- [WHAT THIS TASK INVOLVES]
Across all entries below, how many lines include "blob"? Answer with the number alone.

● ● ●

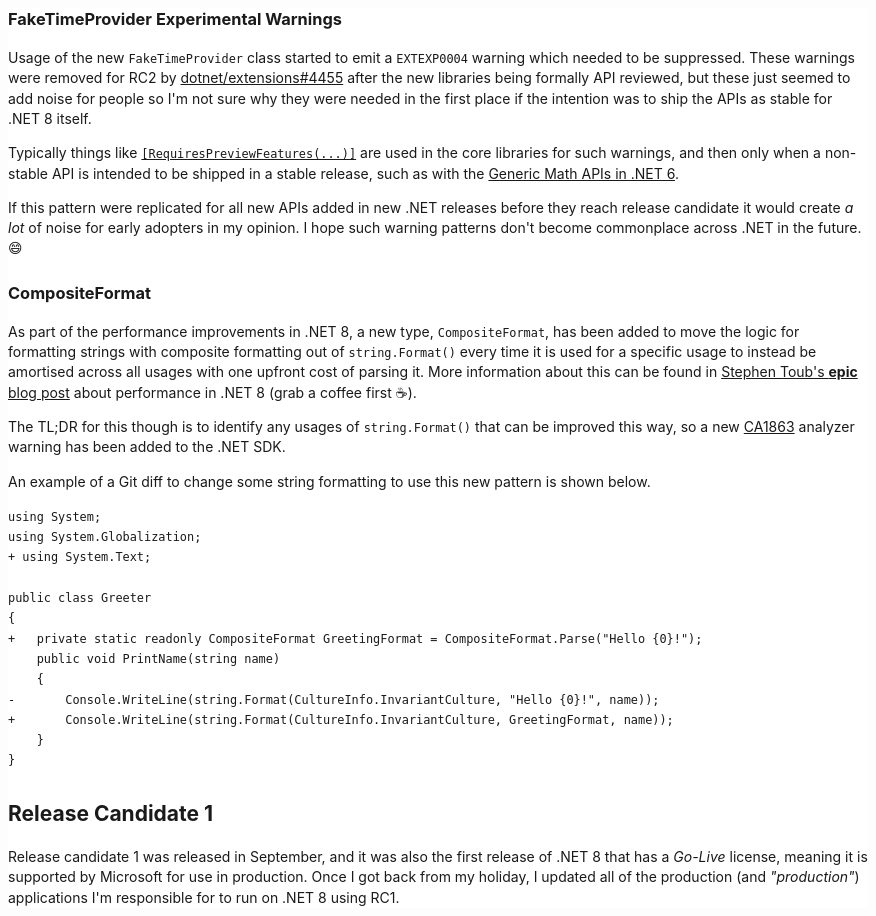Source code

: ### FakeTimeProvider Experimental Warnings

Usage of the new `FakeTimeProvider` class started to emit a `EXTEXP0004` warning which needed to
be suppressed. These warnings were removed for RC2 by [dotnet/extensions#4455][dotnet-extensions-4455]
after the new libraries being formally API reviewed, but these just seemed to add noise for people
so I'm not sure why they were needed in the first place if the intention was to ship the APIs as
stable for .NET 8 itself.

Typically things like [`[RequiresPreviewFeatures(...)]`][requires-preview-features] are used in
the core libraries for such warnings, and then only when a non-stable API is intended to be shipped
in a stable release, such as with the [Generic Math APIs in .NET 6][generic-maths].

If this pattern were replicated for all new APIs added in new .NET releases before they reach release
candidate it would create _a lot_ of noise for early adopters in my opinion. I hope such warning
patterns don't become commonplace across .NET in the future. 😄

### CompositeFormat

As part of the performance improvements in .NET 8, a new type, `CompositeFormat`, has been added
to move the logic for formatting strings with composite formatting out of `string.Format()` every
time it is used for a specific usage to instead be amortised across all usages with one upfront cost
of parsing it. More information about this can be found in [Stephen Toub's **epic** blog post][compositeformat]
about performance in .NET 8 (grab a coffee first ☕).

The TL;DR for this though is to identify any usages of `string.Format()` that can be improved this way,
so a new [CA1863][ca1863] analyzer warning has been added to the .NET SDK.

An example of a Git diff to change some string formatting to use this new pattern is shown below.

<pre class="highlight plaintext">
<code>using System;
using System.Globalization;
+ using System.Text;

public class Greeter
{
+   private static readonly CompositeFormat GreetingFormat = CompositeFormat.Parse("Hello {0}!");
    public void PrintName(string name)
    {
-       Console.WriteLine(string.Format(CultureInfo.InvariantCulture, "Hello {0}!", name));
+       Console.WriteLine(string.Format(CultureInfo.InvariantCulture, GreetingFormat, name));
    }
}</code>
</pre>

## Release Candidate 1

Release candidate 1 was released in September, and it was also the first release of .NET 8 that has
a _Go-Live_ license, meaning it is supported by Microsoft for use in production. Once I got back from
my holiday, I updated all of the production (and _"production"_) applications I'm responsible for to run
on .NET 8 using RC1.


[App-vNext-Polly-1144]: https://github.com/App-vNext/Polly/pull/1144
[ca1849]: https://learn.microsoft.com/dotnet/fundamentals/code-analysis/quality-rules/ca1849
[ca1863]: https://learn.microsoft.com/dotnet/fundamentals/code-analysis/quality-rules/ca1863
[ca1869]: https://learn.microsoft.com/dotnet/fundamentals/code-analysis/quality-rules/ca1869
[collection-expressions-csharp]: https://learn.microsoft.com/dotnet/csharp/language-reference/proposals/csharp-12.0/collection-expressions "Collection expressions"
[collection-expressions-compiler]: https://devblogs.microsoft.com/dotnet/performance-improvements-in-net-8/#collection-expressions "Collection expressions"
[compositeformat]: https://devblogs.microsoft.com/dotnet/performance-improvements-in-net-8/#numbers#string-formatting
[configuration-binding-source-generator]: https://devblogs.microsoft.com/dotnet/announcing-dotnet-8-preview-6/#configuration-binding-source-generator-improvements "Configuration binding source generator improvements"
[dotnet-conf]: https://www.dotnetconf.net/ ".NET Conf 2023"
[dotnet-docs-36527]: https://github.com/dotnet/docs/issues/36527 "[Breaking change]: Projects targeting .NET 8 and higher will by default use a smaller, portable RID graph"
[dotnet-extensions-4455]: https://github.com/dotnet/extensions/pull/4455 "Remove experimental attributes following API reviews"
[dotnet-installer]: https://github.com/dotnet/installer "dotnet/installer repository in GitHub"
[dotnet-runtime-90386]: https://github.com/dotnet/runtime/issues/90386 "ObjectDisposedException intermittently crashes test process from DefaultHttpClientFactory.ExpiryTimer_Tick"
[dotnet-runtime-90851]: https://github.com/dotnet/runtime/issues/90851 "Fix source-gen issue with a binding member access expression being on a separate line from the member expression"
[dotnet-runtime-90987]: https://github.com/dotnet/runtime/issues/90987 "Config generator doesn't match nullability semantics of built-in Bind"
[dotnet-runtime-91258]: https://github.com/dotnet/runtime/issues/91258 "Config binding gen omits a needed comma in an emitted Configure overload replacement"
[dotnet-runtime-93335]: https://github.com/dotnet/runtime/issues/93335 "Configuration Binding source generator throws InvalidOperationException at runtime for type with custom [TypeConverter] use within a dictionary"
[DotNetAnalyzers-StyleCopAnalyzers-3687]: https://github.com/DotNetAnalyzers/StyleCopAnalyzers/issues/3687 "SA1010 false positive when list syntax is used in a field initializer"
[generic-maths]: https://devblogs.microsoft.com/dotnet/preview-features-in-net-6-generic-math/ "Preview Features in .NET 6 – Generic Math"
[httpclient-interception]: https://tech.justeattakeaway.com/2017/10/02/reliably-testing-http-integrations-in-a-dotnet-application/ "Reliably Testing HTTP Integrations in a .NET Application"
[jsonserializeroptions]: https://devblogs.microsoft.com/dotnet/performance-improvements-in-net-8/#collection-expressions#json "JSON"
[martincostello-costellobot-892]: https://github.com/martincostello/costellobot/pull/892 "Update .NET SDK to 8.0.100-rc.2.23502.2"
[part-1]: https://blog.martincostello.com/upgrading-to-dotnet-8-part-1-why-upgrade "Why Upgrade?"
[part-2]: https://blog.martincostello.com/upgrading-to-dotnet-8-part-2-automation-is-our-friend "Automation is our Friend"
[part-3]: https://blog.martincostello.com/upgrading-to-dotnet-8-part-3-previews-1-to-5 "Previews 1-5"
[part-4]: https://blog.martincostello.com/upgrading-to-dotnet-8-part-4-preview-6 "Preview 6"
[part-6]: https://blog.martincostello.com/upgrading-to-dotnet-8-part-6-stable-release "The Stable Release"
[performance-improvements]: https://devblogs.microsoft.com/dotnet/performance-improvements-in-net-8/ "Performance Improvements in .NET 8"
[preview-7]: https://devblogs.microsoft.com/dotnet/announcing-dotnet-8-preview-7/ "Announcing .NET 8 Preview 7"
[polly]: https://github.com/App-vNext/Polly "App-vNext/Polly on GitHub"
[rc-1]: https://devblogs.microsoft.com/dotnet/announcing-dotnet-8-rc1/ "Announcing .NET 8 RC1"
[rc-2]: https://devblogs.microsoft.com/dotnet/announcing-dotnet-8-rc2/ "Announcing .NET 8 RC2"
[requires-preview-features]: https://github.com/dotnet/designs/blob/main/accepted/2021/preview-features/preview-features.md "Preview Features"
[timeprovider-copy]: https://github.com/App-vNext/Polly/blob/e68645da0eb2270d442c7c229c3c801c48b5f1fc/src/Polly.Core/ToBeRemoved/TimeProvider.cs "TimeProvider.cs in Polly"
[update-dotnet-sdk]: https://github.com/martincostello/update-dotnet-sdk "martincostello/update-dotnet-sdk in GitHub"
[update-dotnet-sdk-230]: https://github.com/martincostello/update-dotnet-sdk/releases/tag/v2.3.0 "martincostello/update-dotnet-sdk v2.3.0"
[xunit-xunit-2789]: https://github.com/xunit/xunit/issues/2789 "xUnit1026 false positive with C# 12 collection literals"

● ● ●

- [FINISHED TASK]
2